You're an NP Student - Now What?

Congratulations!

You've done the applications, the personal statements, and the interviews. You've been accepted into an NP program and your orientation starts in 1 week. Panic starts to set in as you realize your NP journey is just beginning. Where do you go from here?

I still remember the first day of my NP program orientation. I was excited, but even more nervous. As the first person in my family to attend graduate school, I wasn't sure what to expect or how to best prepare. Looking back now, there are several things I wish someone told me as I began my first few days of graduate school:

Just breathe

You've made the decision to attend graduate school, and it's official: you have arrived. Take this moment to recognize what you have accomplished and sacrificed to get to this point.

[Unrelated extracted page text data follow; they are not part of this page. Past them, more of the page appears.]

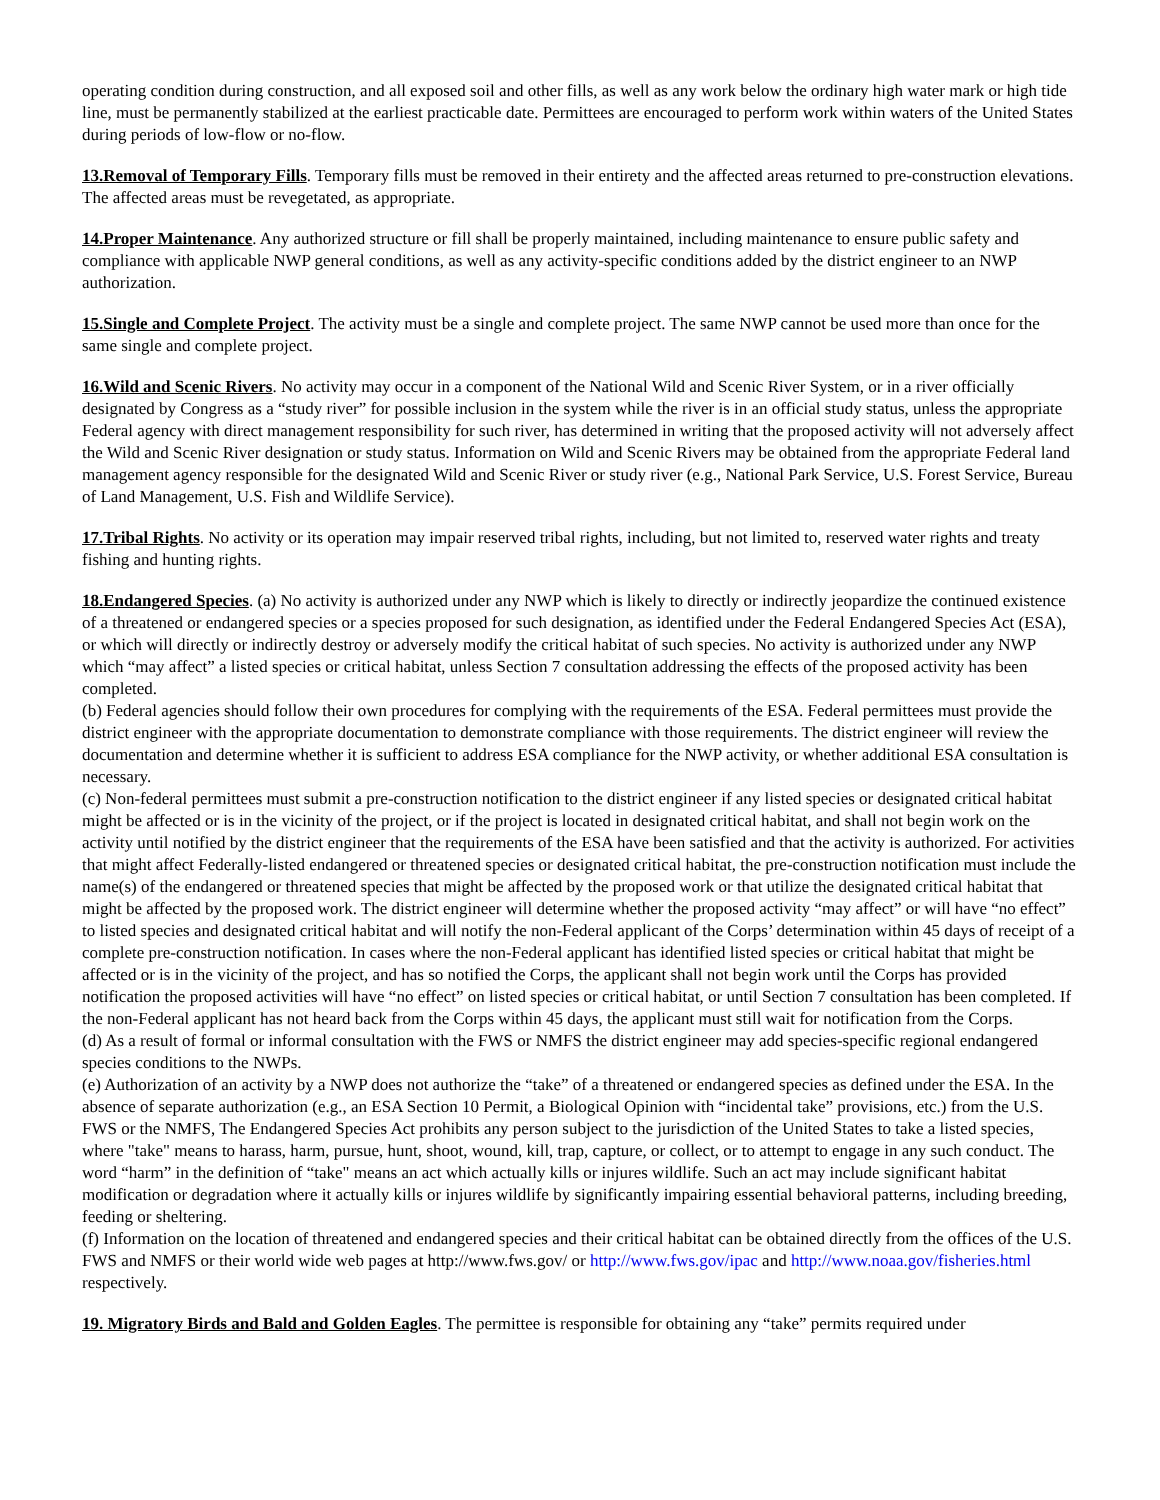operating condition during construction, and all exposed soil and other fills, as well as any work below the ordinary high water mark or high tide line, must be permanently stabilized at the earliest practicable date. Permittees are encouraged to perform work within waters of the United States during periods of low-flow or no-flow.
13.Removal of Temporary Fills. Temporary fills must be removed in their entirety and the affected areas returned to pre-construction elevations. The affected areas must be revegetated, as appropriate.
14.Proper Maintenance. Any authorized structure or fill shall be properly maintained, including maintenance to ensure public safety and compliance with applicable NWP general conditions, as well as any activity-specific conditions added by the district engineer to an NWP authorization.
15.Single and Complete Project. The activity must be a single and complete project. The same NWP cannot be used more than once for the same single and complete project.
16.Wild and Scenic Rivers. No activity may occur in a component of the National Wild and Scenic River System, or in a river officially designated by Congress as a “study river” for possible inclusion in the system while the river is in an official study status, unless the appropriate Federal agency with direct management responsibility for such river, has determined in writing that the proposed activity will not adversely affect the Wild and Scenic River designation or study status. Information on Wild and Scenic Rivers may be obtained from the appropriate Federal land management agency responsible for the designated Wild and Scenic River or study river (e.g., National Park Service, U.S. Forest Service, Bureau of Land Management, U.S. Fish and Wildlife Service).
17.Tribal Rights. No activity or its operation may impair reserved tribal rights, including, but not limited to, reserved water rights and treaty fishing and hunting rights.
18.Endangered Species. (a) No activity is authorized under any NWP which is likely to directly or indirectly jeopardize the continued existence of a threatened or endangered species or a species proposed for such designation, as identified under the Federal Endangered Species Act (ESA), or which will directly or indirectly destroy or adversely modify the critical habitat of such species. No activity is authorized under any NWP which “may affect” a listed species or critical habitat, unless Section 7 consultation addressing the effects of the proposed activity has been completed.
(b) Federal agencies should follow their own procedures for complying with the requirements of the ESA. Federal permittees must provide the district engineer with the appropriate documentation to demonstrate compliance with those requirements. The district engineer will review the documentation and determine whether it is sufficient to address ESA compliance for the NWP activity, or whether additional ESA consultation is necessary.
(c) Non-federal permittees must submit a pre-construction notification to the district engineer if any listed species or designated critical habitat might be affected or is in the vicinity of the project, or if the project is located in designated critical habitat, and shall not begin work on the activity until notified by the district engineer that the requirements of the ESA have been satisfied and that the activity is authorized. For activities that might affect Federally-listed endangered or threatened species or designated critical habitat, the pre-construction notification must include the name(s) of the endangered or threatened species that might be affected by the proposed work or that utilize the designated critical habitat that might be affected by the proposed work. The district engineer will determine whether the proposed activity “may affect” or will have “no effect” to listed species and designated critical habitat and will notify the non-Federal applicant of the Corps’ determination within 45 days of receipt of a complete pre-construction notification. In cases where the non-Federal applicant has identified listed species or critical habitat that might be affected or is in the vicinity of the project, and has so notified the Corps, the applicant shall not begin work until the Corps has provided notification the proposed activities will have “no effect” on listed species or critical habitat, or until Section 7 consultation has been completed. If the non-Federal applicant has not heard back from the Corps within 45 days, the applicant must still wait for notification from the Corps.
(d) As a result of formal or informal consultation with the FWS or NMFS the district engineer may add species-specific regional endangered species conditions to the NWPs.
(e) Authorization of an activity by a NWP does not authorize the “take” of a threatened or endangered species as defined under the ESA. In the absence of separate authorization (e.g., an ESA Section 10 Permit, a Biological Opinion with “incidental take” provisions, etc.) from the U.S. FWS or the NMFS, The Endangered Species Act prohibits any person subject to the jurisdiction of the United States to take a listed species, where "take" means to harass, harm, pursue, hunt, shoot, wound, kill, trap, capture, or collect, or to attempt to engage in any such conduct. The word “harm” in the definition of “take" means an act which actually kills or injures wildlife. Such an act may include significant habitat modification or degradation where it actually kills or injures wildlife by significantly impairing essential behavioral patterns, including breeding, feeding or sheltering.
(f) Information on the location of threatened and endangered species and their critical habitat can be obtained directly from the offices of the U.S. FWS and NMFS or their world wide web pages at http://www.fws.gov/ or http://www.fws.gov/ipac and http://www.noaa.gov/fisheries.html respectively.
19. Migratory Birds and Bald and Golden Eagles. The permittee is responsible for obtaining any “take” permits required under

Deciding to attend graduate school is never a light or easy choice, but pat yourself on the back for taking this step in your career development. Allow yourself to bask in this moment, and take a deep, slow breath. If you find yourself already starting to feel anxious on day one, remind yourself that you are now one step closer to accomplishing your goals. 

Confidence is key

In graduate school, you will be surrounded by smart, talented individuals who have similar visions and goals as you do. Do not let the accomplishments of others make you feel any less confident about yourself. While I was in graduate school, I often compared myself to my peers. I then started telling myself that I "didn't belong" in the program, and that "it was a mistake" for the admissions committee to accept my application. This internalized feeling of inadequacy and self-doubt is called "Impostor Syndrome." 

Pro Tip: Comparison has never made me feel better about myself, and it likely will not work in your favor. Once you are in school, be fully present and fully confident. You are there for yourself and your goals. Everyone in your class has gone through their own obstacles and hurdles to get to where they are. Everyone, including you, has something to contribute. Don't ever let low self-esteem bog you down. Once it does, it will be very difficult to move forward in graduate school (even for the most well-intentioned people).

Prioritize organization

One thing that will always help in graduate school is to: be organized. Many people don't anticipate ahead of time how intense graduate school can be. When you know your schedule will be filled with classes, tests, homework, and clinical rotations, your planner will be your new best friend. As soon as your first day of orientation hits, it pays to start planning ahead. For instance, mark your calendars for important dates noted in your syllabus: quizzes, midterms, finals, due dates, etc. Find out what planning system works best for you so that you always know what's looming in the near future, and what's scheduled weeks away.

Organization also includes having a planned study method. What study methods worked best for you in the past? How much time do you anticipate you will need to study for each subject? Personally, I have found that calendar planning on Google Calendar to be incredibly helpful. Nevertheless, schedule your study time, as well as your break time - you need to enjoy yourself, too!

Do not, I repeat, do not procrastinate

Often times, people who were successful procrastinating in their undergraduate study will continue to procrastinate in their graduate school study. Word to the wise: DON'T DO IT. In NP school, you are constantly being thrown chapters and chapters of information, which you are expected to retain for clinical rotations and exams. If you procrastinate in the beginning, you'll experience a snowball effect - eventually the information will be too much to keep up with, and you'll always be trying to "catch up." If you're always behind and anxious when you're studying, how will you retain any of the information? I have rarely, if ever, seen my graduate school peers suffer from studying and finishing homework too early.

Build your support system

I cannot emphasize this enough. Although it seems obvious, graduate school is tough. And when things get tough, make sure to have your group of confidants available to help out or even just listen. Who should you include in your support system? Some examples include: a graduate school mentor, whether it's a professor or adviser, a close friend, a colleague in your program, or even a therapist/counselor. A lot of people may immediately write-off the thought of having a therapist during graduate school, but your school may offer these resources for you. If so, it's worth exploring - especially when the going gets tough. Graduate school was one of the most difficult things I have done in my life, and with it there were a lot of challenging moments. But having a close knit support system made all the difference for my graduate school experience.

Remember what brought you here

Why did you decide to get into NP school? Why are you here? Keeping tabs on your goal is the ultimate motivation for conquering grad school. Maybe you can write your goal on a piece of paper attached to your bathroom mirror. Or perhaps you can write your goal in your planner everyday. No matter what method you choose, #neverforget what brought you here. Having your goal in mind is a good boost to move you through the ups and downs of the day-to-day grad school grind. I found that, during grad school, if I didn't remind myself what my end-all mission was, it would be harder for me to read book chapters or practice clinical skills. The admissions committee in your school accepted you because they saw the potential in you to do well and succeed in the program. Remember that, and remember that you are in graduate school for a specific purpose.

Congratulations again for embarking on one of the most memorable and rewarding experiences you will have in your life. An exciting journey lies ahead!